TheCorporateCounsel.net

August 31, 2021

Insider Trading: Big Exec Sales are a Red Flag for Class Actions

Watchdog Research recently reported the results of its analysis of trading by public company executives, which indicated that there’s a correlation between executives dumping large amounts of stock and subsequent securities class action filings.  While acknowledging that executives often sell some stock to support their lifestyle, Watchdog assigned a “red flag” to sales involving more than 50% of an executive’s holdings or sales of more than $500K by either the CEO or the CFO.  Here’s what they concluded from analyzing those red flag transactions & class action filings over a five-year period:

In our analysis we found that red-flag insider sales nearly doubled the probability that a company would be subject to a securities class action lawsuit in the following year. Interestingly, this correlation between insider sales and securities class actions is significantly weaker if you look at events in the same calendar year.
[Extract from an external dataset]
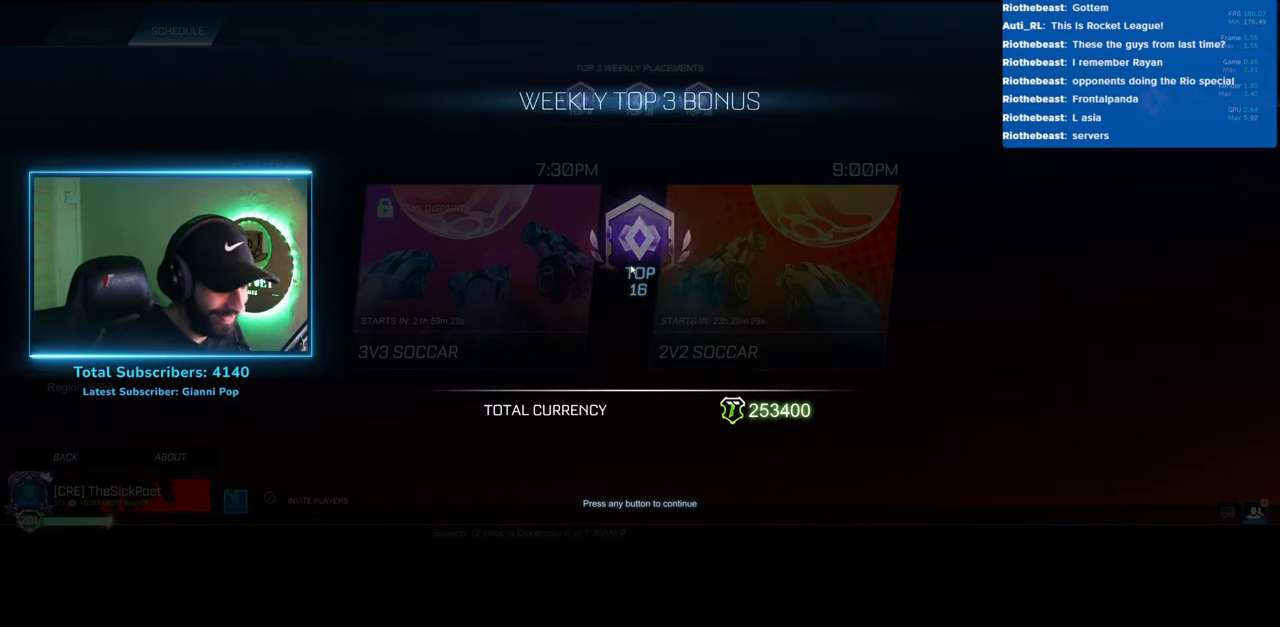
{"keys": [], "mouse": [], "events": []}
A red-flag insider sale only increases the probability of having a Securities Class Action during the same calendar year by a factor of 1.35.

This disparity in risk between the year the trade is made, and the year following the trade means that the correlation is not simply due to the fact that both red flag insider sales and securities litigation disproportionately affects large companies. The fact that the association between insider sales and securities litigation grows stronger over time has troubling implications. It indicates that executives may be trading on material information concerning potential adverse events as much as a year before that information reaches the public.